I missed those halcyon days of yesteryear, having come to “serious” cycling late in life (I didn’t start racing until I was in my mid-30s). During high school and college I rode a series of Schwinns — five- and 10-speed Varsity and Continental behemoths — but when I took up cycling again in the early 1980s it was astride a Centurion LeMans (either a 10 or 12).

I had the chance to do the right thing when I went shopping for my next bike. But instead of buying a Bianchi from a local shop that is no longer in existence I went to the Dark Side and bought a Trek 560 from Criterium Bicycles. it was a purple-and-yellow monstrosity that looked like a rolling pustule. An acid flashback must have driven that particular purchase.
A couple more Treks followed. First came a mountain bike (an 830 Antelope, I think), then a 1200 (broke the frame at the right rear aluminum dropout in a city-limits sprint outside Española), and finally a 1500 (a courtesy upgrade from Trek with steel dropouts).
I finally went Italian with a Campy-equipped Pinarello Prologo TT time-trial bike (an old Team Crest machine bought used from Denver Spoke), but this was a mental lapse, on a par with a bald-headed fat bastard who thinks that driving a Maserati will get him laid.
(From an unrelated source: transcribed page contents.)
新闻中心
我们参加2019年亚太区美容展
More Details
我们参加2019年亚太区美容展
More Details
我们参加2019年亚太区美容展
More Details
Next came a series of road and mountain Specializeds in steel, aluminum and carbon (we had an amazingly compliant rep in Santa Fe, ol’ Special Dave). My first “real” cyclo-cross bike was a steel Specialized Sirrus road bike that a frame-building acquaintance doctored, adding canti’ posts and subtracting the chainstay bridge.
’Cross is what finally put me back on the road to steel for real. My first really real ’cross bike was a Day-Glo yellow Pinarello, bought cheaply with the assistance of Tim Campen, then at Veltec. Then I met Brent Steelman at Interbike Anaheim and all hell broke loose. First it was a Steelman CC in Excell steel, then a series of Eurocrosses in Dedacciai, Reynolds and True Temper, even a time-trial bike (another mental lapse, but screw it, I’ll start racing multisport again, just you wait and see).
I’ve since ridden a ton of aluminum, titanium and carbon bikes from a variety of manufacturers — Bianchi, Voodoo, LeMond, GT, Look, Cannondale, Jamis, you name it — but I still reach for the steel first. Usually it’s the Nobilette or one of the Eurocrosses, but I even like the inexpensive steel from outfits like Soma and Voodoo, and it’s hard to find a shop rat who doesn’t ride something from Surly.
And there ain’t a Campy-equipped bike in the lot. Not among the rolling stock, anyway.